ИСХОДНЫЙ ТЕКСТ:
Важной вехой в становлении писателя-патриота явились многочисленные литературно-критические статьи и рецензии Ивана Шевцова: «Эпос народного подвига» (обзор военной прозы в «Литературной газете»), «Фальшивый билет» (о романе В. Аксенова), «Клеветники в масках» (о радиостанции «Би-би-си»), «Наперекор логике жизни» (о романе А. Кузнецова «Огонь»). В этих статьях дана мастерская характеристика демагогии эстетствующих рафинированных интеллигентов, которые под видом обновления жизни проповедуют презрение и насмешку к нравственным нормам народа, подтачивая веру в красоту и необходимость общественного служения, вливая яд в неокрепшие молодые души, отождествляя патриотизм с примитивизмом чувств. Тематическое многообразие и острота публицистических выступлений Шевцова подготовили и художественное творчество, задали тон многим его будущим произведениям.

СТРОКИ ДАННЫХ:

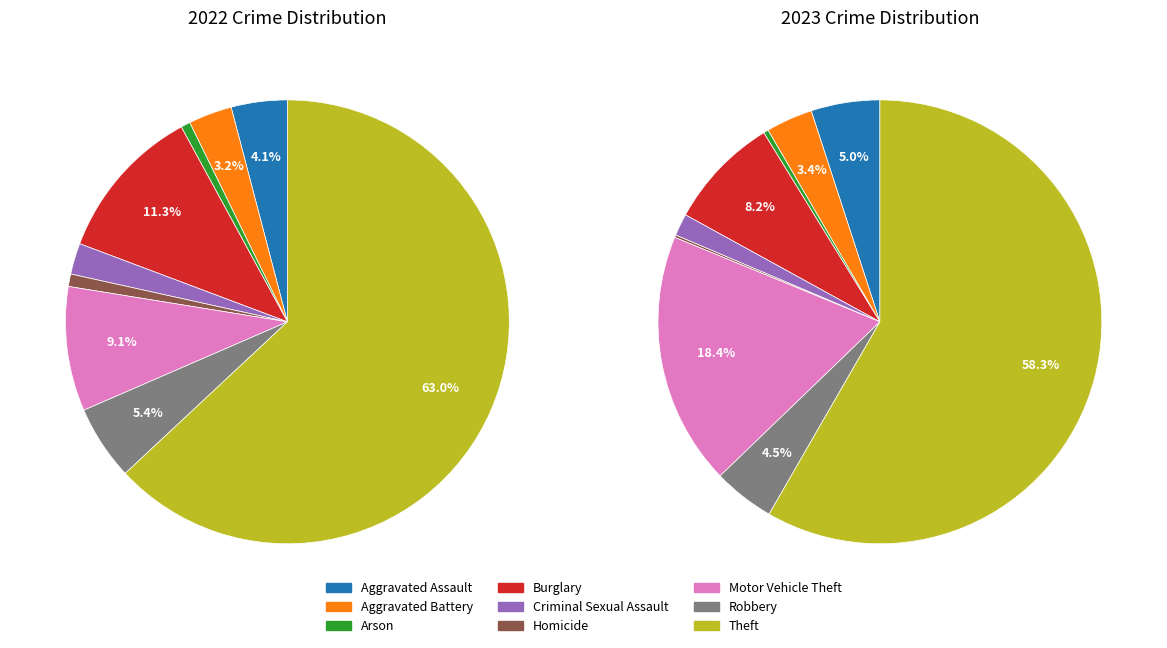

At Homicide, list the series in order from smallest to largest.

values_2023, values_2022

ВЫПОЛНИТЕ ЗАДАНИЯ:
**1)** Перечислите названия всех статей и рецензий Ивана Шевцова, упомянутых в исходном тексте.
**2)** Перескажите короче абзац исходного текста, начинающийся словами «Важной вехой в становлении», сохранив основные факты.

ОТВЕТЫ К ЗАДАНИЯМ:
**1)** «Эпос народного подвига», «Фальшивый билет», «Клеветники в масках», «Наперекор логике жизни».

**2)** Становлению Ивана Шевцова как писателя-патриота во многом способствовали его литературно-критические статьи и рецензии: обзор военной прозы «Эпос народного подвига» в «Литературной газете», «Фальшивый билет» о романе В. Аксенова, «Клеветники в масках» о радиостанции «Би-би-си» и «Наперекор логике жизни» о романе А. Кузнецова «Огонь». В них он разоблачает демагогию эстетствующих интеллигентов. Под видом обновления жизни те высмеивают нравственные нормы народа, подрывают веру в общественное служение, развращают молодежь и приравнивают патриотизм к примитивизму чувств. Разнообразие тем и острота этой публицистики подготовили художественное творчество Шевцова и задали тон многим его будущим произведениям.